Client: generated output
Running codegen produces validation.ts with a typed schema function for every input type:
export function RegisterInputSchema(): yup.ObjectSchema<RegisterInput> {
return yup.object({
username: yup.string().defined().nonNullable()
.defined("Username is required")
.matches(/^[a-zA-Z0-9]*$/),
password: yup.string().defined().nonNullable()
.defined("Password is required")
.max(100)
.min(6),
email: yup.string().defined().nonNullable()
.defined("Email Address is required")
.email("The Email field is not a valid e-mail address."),
lastName: yup.string().defined().nonNullable()
.defined("Last Name is required"),
firstName: yup.string().defined().nonNullable()
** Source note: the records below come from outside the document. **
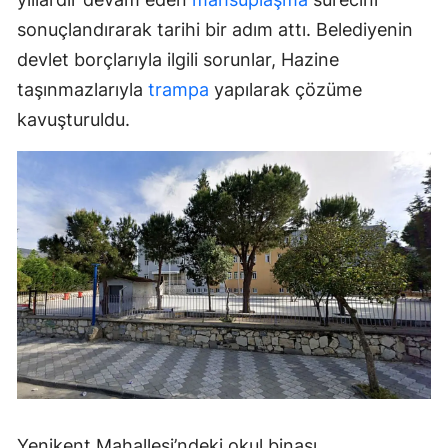
sonuçlandırarak tarihi bir adım attı. Belediyenin
devlet borçlarıyla ilgili sorunlar, Hazine
taşınmazlarıyla
trampa
yapılarak çözüme
kavuşturuldu.
Yenikent Mahallesi’ndeki okul binası,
.defined("First Name is required"),
});
}
The error messages come directly from the C# attributes, formatted by FormatErrorMessage. Change the attribute on the backend, regenerate, and the Yup schema updates automatically.
Client: using the schema
Drop it straight into Formik’s validationSchema. You can extend it with frontend-only rules (like a password-confirm field) without touching the generated file:
<Formik
initialValues={{ email: '', username: '', password: '', password2: '', ... }}
validationSchema={RegisterInputSchema().shape({
policy: Yup.boolean().oneOf([true], 'This field must be checked'),
password2: Yup.string().test(
'passwords-match',
'Passwords must match',
function (value) { return this.parent.password === value; }
),
recaptchaResponse: undefined
})}
onSubmit={async (values) => {
await signUpMutation({ variables: { registerInput: values } });
}}
>
{({ errors, touched, handleBlur, handleChange, values }) => (
<form>
<TextField
error={Boolean(touched.username && errors.username)}
helperText={touched.username && errors.username}
label="Username"
name="username"
onBlur={handleBlur}
onChange={handleChange}
value={values.username}
/>
{/* ... */}
</form>
)}
</Formik>
The .shape() call merges the generated schema with the additional rules - the base schema is not mutated.
What this gets you
- Validation rules defined once, in C#, using the standard
System.ComponentModel.DataAnnotationsattributes most .NET teams already use - The schema carries the rules as machine-readable metadata - any client with access to introspection can consume them
- Server-side enforcement via the middleware, so the directives are not just decoration
- Frontend Yup schemas generated automatically - no manual sync, no drift
The only manual step is re-running codegen after the backend schema changes. That belongs in your CI pipeline as a schema generation step before the TypeScript build.